Public Transport and the Visually Impaired 2

Meeting: 
MQT on 2015-09-16
Session date: 
September 16, 2015
Reference: 
2015/2851
Question By: 
Len Duvall OBE
Organisation: 
Labour Group
Asked Of: 
The Mayor
Category: 

Question

A constituent and member of South East London Vision has asked me to ask the following:

"Bicycles use the roads the same as any other vehicle and are under the same rules of the highway code like anyone else. But they go through red lights very often and ride on the pavements and this is adults, my question is with this in mind. 

Why do they not have an identifying number plate, why do they not pay road tax or insurance.

If they knock someone over it is an awful experience but they get no penalties.

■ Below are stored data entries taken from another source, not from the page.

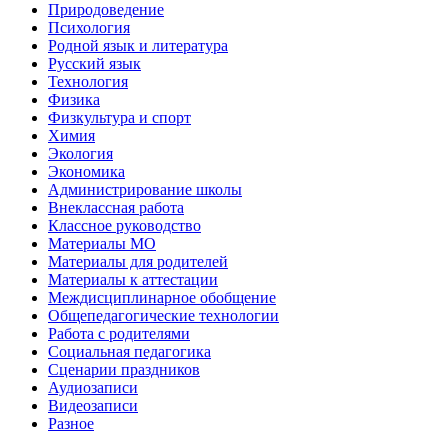
Природоведение
Психология
Родной язык и литература
Русский язык
Технология
Физика
Физкультура и спорт
Химия
Экология
Экономика
Администрирование школы
Внеклассная работа
Классное руководство
Материалы МО
Материалы для родителей
Материалы к аттестации
Междисциплинарное обобщение
Общепедагогические технологии
Работа с родителями
Социальная педагогика
Сценарии праздников
Аудиозаписи
Видеозаписи
Разное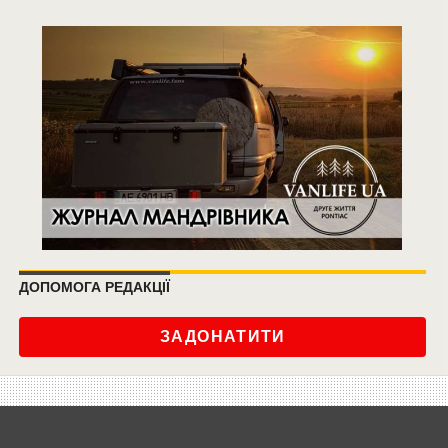
ДОПОМОГА РЕДАКЦІЇ
ЗАДОНАТИТИ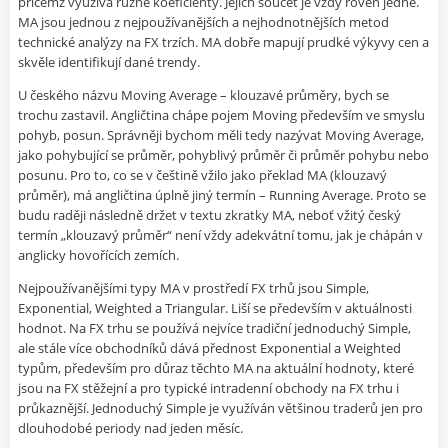
přičemž využívá různé koeficienty. Jejich součet je vždy roven jedné.
MA jsou jednou z nejpoužívanějších a nejhodnotnějších metod
technické analýzy na FX trzích. MA dobře mapují prudké výkyvy cen a
skvěle identifikují dané trendy.
U českého názvu Moving Average – klouzavé průměry, bych se
trochu zastavil. Angličtina chápe pojem Moving především ve smyslu
pohyb, posun. Správněji bychom měli tedy nazývat Moving Average,
jako pohybující se průměr, pohyblivý průměr či průměr pohybu nebo
posunu. Pro to, co se v češtině vžilo jako překlad MA (klouzavý
průměr), má angličtina úplně jiný termín – Running Average. Proto se
budu raději následně držet v textu zkratky MA, neboť vžitý český
termín „klouzavý průměr“ není vždy adekvátní tomu, jak je chápán v
anglicky hovořících zemích.
Nejpoužívanějšími typy MA v prostředí FX trhů jsou Simple,
Exponential, Weighted a Triangular. Liší se především v aktuálnosti
hodnot. Na FX trhu se používá nejvíce tradiční jednoduchý Simple,
ale stále více obchodníků dává přednost Exponential a Weighted
typům, především pro důraz těchto MA na aktuální hodnoty, které
jsou na FX stěžejní a pro typické intradenní obchody na FX trhu i
průkaznější. Jednoduchý Simple je využíván většinou traderů jen pro
dlouhodobé periody nad jeden měsíc.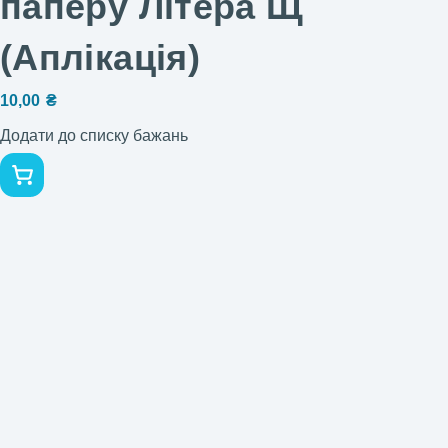
паперу Літера Щ
(Аплікація)
10,00
₴
Додати до списку бажань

If they had a number plate they could be reported for jumping the lights and for riding on the pavement, after all if they cannot ride on the road then they should not be on a bike."

Would the Mayor support a national scheme to register bicycles as per other users?

Answer

Answer for Public Transport and the Visually Impaired 2

Answer for Public Transport and the Visually Impaired 2

Answered By: 
The Mayor

I have looked at this in detail. However, I have said in the past that I would not support the registration of cyclists because of the unnecessary bureaucratic effort that would result from this. In addition, any change to the law that would require cyclists to register their bikes, or indeed to carry insurance, would require legislation at a national level and thus lies outside of my jurisdiction as Mayor.

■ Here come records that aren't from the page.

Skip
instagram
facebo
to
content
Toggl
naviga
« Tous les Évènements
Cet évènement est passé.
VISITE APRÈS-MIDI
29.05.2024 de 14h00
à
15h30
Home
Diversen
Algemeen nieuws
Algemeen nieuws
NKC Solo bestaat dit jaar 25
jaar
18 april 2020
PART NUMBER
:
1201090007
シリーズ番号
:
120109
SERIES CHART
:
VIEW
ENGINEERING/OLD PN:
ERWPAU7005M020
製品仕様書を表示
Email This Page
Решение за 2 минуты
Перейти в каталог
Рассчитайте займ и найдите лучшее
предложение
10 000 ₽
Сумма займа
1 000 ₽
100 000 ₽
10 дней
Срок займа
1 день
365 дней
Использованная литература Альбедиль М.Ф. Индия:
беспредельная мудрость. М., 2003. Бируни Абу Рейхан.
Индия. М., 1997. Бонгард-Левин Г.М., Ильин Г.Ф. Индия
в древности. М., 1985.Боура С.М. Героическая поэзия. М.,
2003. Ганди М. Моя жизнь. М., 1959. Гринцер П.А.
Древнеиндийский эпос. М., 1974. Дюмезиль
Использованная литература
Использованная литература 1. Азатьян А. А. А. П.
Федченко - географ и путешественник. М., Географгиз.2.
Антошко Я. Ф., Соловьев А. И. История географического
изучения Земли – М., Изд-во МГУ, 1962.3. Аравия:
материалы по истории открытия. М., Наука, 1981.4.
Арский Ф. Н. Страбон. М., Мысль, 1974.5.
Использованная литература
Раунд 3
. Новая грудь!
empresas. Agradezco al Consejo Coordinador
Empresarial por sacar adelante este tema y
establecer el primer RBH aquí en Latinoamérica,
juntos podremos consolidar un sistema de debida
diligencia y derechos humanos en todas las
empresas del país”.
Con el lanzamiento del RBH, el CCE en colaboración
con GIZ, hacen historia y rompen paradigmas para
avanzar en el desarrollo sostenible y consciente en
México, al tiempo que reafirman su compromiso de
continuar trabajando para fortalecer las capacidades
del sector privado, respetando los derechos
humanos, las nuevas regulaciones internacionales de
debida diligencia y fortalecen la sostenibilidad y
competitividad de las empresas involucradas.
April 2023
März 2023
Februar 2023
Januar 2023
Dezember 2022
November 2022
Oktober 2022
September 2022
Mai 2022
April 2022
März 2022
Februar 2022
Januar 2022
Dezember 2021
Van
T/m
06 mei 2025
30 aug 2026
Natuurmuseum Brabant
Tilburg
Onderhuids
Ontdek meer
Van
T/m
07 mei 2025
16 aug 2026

However, I do not tolerate dangerous or irresponsible behaviour by cyclists or other road users. Instead, the approach that we are taking in London is to promote the message that the Highway Code must be respected by all those who use the roads. I am strongly in favour of promoting the ethos of 'responsible cycling' and mutual respect between cyclists and other road users. This means TfL working with the Metropolitan Police to eliminate offences such as jumping red lights, cycling on the pavement and cycling at night without adequate lighting, through initiatives such as Operation Safeway.